Outcomes of pandemic and trends for real estate in Switzerland

Covid has changed things everywhere in the world. But compared to many other countries, Switzerland seems to have come through the crisis pretty well. It's only had 51,000 cases so far and only just over 2,000 deaths, thanks to an early lockdown and a well coordinated government response.

While Swiss economic output is expected to shrink nearly 5% this year, that's less damage than many other countries are likely to experience.

What's the impact on property?

Many experts, like those at Credit Suisse, believe the worst impact will be seen in the commercial sector; particularly hotels, restaurants and retail, though the office sector could also see some softness in values. On the other hand, CS sees residential property as likely to remain stable, despite the recession.

Low mortgage rates are here to stay, with European governments aiming to keep interest rates low to boost their economies. That will keep buying cheaper than renting - so there is unlikely to be a wave of sales from Swiss buyers. The Federal Council's emergency package will also help keep the Swiss economy shipshape.

Direct investors observe falling yields in traditional real estate and tend to take higher risks. UBS Real estate focus 2020 shows that a new trend for direct investors is the niche investment arena, which has higher yields and promises long-term income growth. Niche investments include microapartments, student accommodation, retirement homes, short-term rentals, co-working, self-storage and logistics facilities.

There's also a big post-covid trend of people moving to the periphery - plenty of potential buyers are still looking for family houses outside of cities, whether in suburbs or in secondary towns, which give more space but with the opportunity to easily commute to work.

Buyer’s behaviour against the crisis

Despite rising property prices, the cost of actually paying the mortgage for an average property has halved from CHF 10,000 in 2008 to below CHF 5,000 last year. Swiss home owners are paying just 2.5% on average - down from 5%. This should help reduce the number of cases of financial distress and keep the housing market relatively stable.

It's also worth remembering that the Swiss interest rate on savings is actually negative. So for individuals, it's worth borrowing to buy their own property - keeping cash in the bank will just lose them money. So, those who have cash in the bank have been searching for properties during covid, but stopped their buying project are back to business looking for better deals.

Luxury market in Switzerland

CS believes the luxury segment could be worse affected than regular properties. That's the opposite of what's happening in London - but the two markets are very different, thanks to the Lex Koller, which prevents non-Swiss residents from buying property in all but a few selected locations.

But if we talk about domestic investors, there might be a positive trend due to the fact that negative interest rates encourage property price inflation. UBS' investment research takes the contrary view from Credit Suisse - since the long-term capital value is unaffected by short-term considerations, UBS argues, the Swiss luxury market will hold up well.

Rental demand

There could be a downturn in store for rental apartments. Vacancies have nearly doubled, and rents on new lettings are very soft right now. A vacancy rate of 3% doesn't sound too bad compared to nearly 5% in the US, but suggests that any new capacity coming to the market isn't going to be absorbed quickly.

Raiffeisen Bank is more bearish than Credit Suisse, and has warned that the market could be flirting with frothiness, as incomes have slipped, but property prices haven't. It believes the most exposed markets are Zurich, Basel, and Lausanne, and points the finger particularly at apartment buildings designed for rental, where too many investors have got into the market.

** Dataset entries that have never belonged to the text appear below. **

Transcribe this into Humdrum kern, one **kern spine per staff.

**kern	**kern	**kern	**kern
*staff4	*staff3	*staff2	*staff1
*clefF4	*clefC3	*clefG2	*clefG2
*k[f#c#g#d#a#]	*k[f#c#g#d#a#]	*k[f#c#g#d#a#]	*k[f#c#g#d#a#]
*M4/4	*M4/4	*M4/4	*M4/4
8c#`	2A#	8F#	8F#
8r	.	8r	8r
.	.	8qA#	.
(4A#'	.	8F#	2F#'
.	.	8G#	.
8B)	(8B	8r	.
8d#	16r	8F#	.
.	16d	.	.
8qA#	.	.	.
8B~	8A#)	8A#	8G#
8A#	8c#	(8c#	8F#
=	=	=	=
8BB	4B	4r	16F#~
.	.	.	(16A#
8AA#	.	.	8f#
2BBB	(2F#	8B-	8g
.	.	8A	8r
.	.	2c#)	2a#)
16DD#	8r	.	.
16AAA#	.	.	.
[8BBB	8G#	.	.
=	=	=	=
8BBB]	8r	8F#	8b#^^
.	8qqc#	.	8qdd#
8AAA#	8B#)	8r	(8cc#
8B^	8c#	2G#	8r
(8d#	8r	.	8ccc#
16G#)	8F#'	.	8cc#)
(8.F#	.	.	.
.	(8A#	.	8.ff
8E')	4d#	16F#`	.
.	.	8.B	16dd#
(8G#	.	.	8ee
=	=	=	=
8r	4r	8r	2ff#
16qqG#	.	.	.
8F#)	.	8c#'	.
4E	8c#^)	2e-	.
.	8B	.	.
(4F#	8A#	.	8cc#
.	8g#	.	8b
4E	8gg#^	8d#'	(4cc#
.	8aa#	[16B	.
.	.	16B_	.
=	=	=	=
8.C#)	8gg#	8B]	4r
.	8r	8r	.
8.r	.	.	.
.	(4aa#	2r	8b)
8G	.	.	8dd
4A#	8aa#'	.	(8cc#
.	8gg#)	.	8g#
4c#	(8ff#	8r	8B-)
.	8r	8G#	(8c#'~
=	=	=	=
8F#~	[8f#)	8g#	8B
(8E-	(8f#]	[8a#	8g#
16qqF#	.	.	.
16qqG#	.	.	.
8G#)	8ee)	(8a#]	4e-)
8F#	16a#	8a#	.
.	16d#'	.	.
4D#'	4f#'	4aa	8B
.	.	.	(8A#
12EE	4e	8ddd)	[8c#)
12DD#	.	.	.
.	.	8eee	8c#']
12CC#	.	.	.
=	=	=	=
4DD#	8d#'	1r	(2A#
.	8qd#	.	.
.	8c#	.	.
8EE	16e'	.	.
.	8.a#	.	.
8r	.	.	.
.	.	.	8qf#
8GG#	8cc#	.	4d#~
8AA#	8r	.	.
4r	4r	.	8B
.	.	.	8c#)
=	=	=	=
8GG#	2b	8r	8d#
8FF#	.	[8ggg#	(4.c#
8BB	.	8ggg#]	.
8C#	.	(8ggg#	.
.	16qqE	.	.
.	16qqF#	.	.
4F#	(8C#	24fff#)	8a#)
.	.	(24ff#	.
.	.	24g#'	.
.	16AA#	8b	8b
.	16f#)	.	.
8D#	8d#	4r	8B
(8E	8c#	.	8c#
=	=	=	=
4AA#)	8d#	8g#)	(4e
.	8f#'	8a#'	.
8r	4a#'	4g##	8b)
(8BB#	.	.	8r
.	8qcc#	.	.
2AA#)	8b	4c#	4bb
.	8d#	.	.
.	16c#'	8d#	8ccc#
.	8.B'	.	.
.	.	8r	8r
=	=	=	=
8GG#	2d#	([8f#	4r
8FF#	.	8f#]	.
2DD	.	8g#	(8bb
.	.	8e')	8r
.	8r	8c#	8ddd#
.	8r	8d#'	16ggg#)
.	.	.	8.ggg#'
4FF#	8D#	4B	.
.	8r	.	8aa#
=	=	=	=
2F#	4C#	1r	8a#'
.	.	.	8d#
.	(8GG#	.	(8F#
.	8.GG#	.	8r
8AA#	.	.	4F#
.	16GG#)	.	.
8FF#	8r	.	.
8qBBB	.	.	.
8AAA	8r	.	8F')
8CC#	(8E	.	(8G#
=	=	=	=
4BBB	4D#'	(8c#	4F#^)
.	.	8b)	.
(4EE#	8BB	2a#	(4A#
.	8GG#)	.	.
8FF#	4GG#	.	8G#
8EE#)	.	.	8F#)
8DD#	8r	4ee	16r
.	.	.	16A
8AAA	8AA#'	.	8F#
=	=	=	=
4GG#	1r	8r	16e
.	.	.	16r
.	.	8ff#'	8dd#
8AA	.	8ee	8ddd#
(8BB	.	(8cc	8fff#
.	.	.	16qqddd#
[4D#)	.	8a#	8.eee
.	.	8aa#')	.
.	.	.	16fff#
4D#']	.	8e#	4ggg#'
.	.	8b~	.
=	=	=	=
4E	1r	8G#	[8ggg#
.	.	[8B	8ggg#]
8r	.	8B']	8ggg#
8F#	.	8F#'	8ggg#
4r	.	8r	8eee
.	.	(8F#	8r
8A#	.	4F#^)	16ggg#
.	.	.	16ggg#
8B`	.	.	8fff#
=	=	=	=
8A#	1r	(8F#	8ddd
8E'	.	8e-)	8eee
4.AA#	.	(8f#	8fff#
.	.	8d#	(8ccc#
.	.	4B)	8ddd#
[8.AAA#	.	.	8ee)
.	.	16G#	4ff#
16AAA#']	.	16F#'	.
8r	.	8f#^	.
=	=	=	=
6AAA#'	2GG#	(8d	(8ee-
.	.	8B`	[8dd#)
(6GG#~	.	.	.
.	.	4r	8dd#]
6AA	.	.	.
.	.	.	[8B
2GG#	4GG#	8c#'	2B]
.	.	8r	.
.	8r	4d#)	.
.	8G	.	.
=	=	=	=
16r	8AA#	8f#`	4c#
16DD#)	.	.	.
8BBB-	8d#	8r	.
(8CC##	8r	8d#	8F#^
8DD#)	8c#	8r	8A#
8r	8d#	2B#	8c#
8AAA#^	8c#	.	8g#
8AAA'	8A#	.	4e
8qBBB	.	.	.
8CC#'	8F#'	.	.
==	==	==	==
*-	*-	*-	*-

Yield-chasing investors have driven prices up, and current levels may not be sustainable. (Unlike in the UK, for instance, buy-to-let hasn't been a common investment in Switzerland until very recently.)

Even UBS thinks Swiss property is a little overexposed - though it says the Swiss market isn't in bubble territory, just a bit ahead of itself.

Swiss real estate trend that each agent should consider

The most up-to-date analysis of trends comes from real estate research company PriceHubble. Its analysis shows that it was volumes rather than prices that got hammered by the onset of covid - new sales ads fell by 37% - but the figures have been rising again since the end of the lockdown in June. By comparison, offer prices have been largely stable, with houses showing a little growth while apartments are seeing broadly flat pricing.

Building permits are also now recovering, which suggests the supply/demand basis of the market won't change a great deal over the medium term.

It means that buyers who wanted to buy before covid will most likely pick up their plans where they left off, looking for new developments and checking the prices for existing properties they saw before the hiatus caused by lockdown. The truth is that the majority of potential buyers will look for cheaper offers available.

Switzerland does seem to be a much more stable residential market than many others. That's partly down to the impact of the Lex Koller, ensuring foreign buyers don't push prices up and squeeze locals out of the market. So the idea of Swiss residential property as a safe haven appears to be valid.

However, right now we're all steering without a dashboard - none of the figures we have make reliable comparisons. As PriceHubble points out, if there's a second wave of the virus, all bets are off. But as long as some sort of normality resumes within the next year, Swiss residential property looks like one of the more risk-averse investments available.

Or if it all goes wrong? Swiss artists Frank and Patrik Riklin have the answer - a 'Zero Real Estate' project that delivers open-air hotel rooms with mountain views.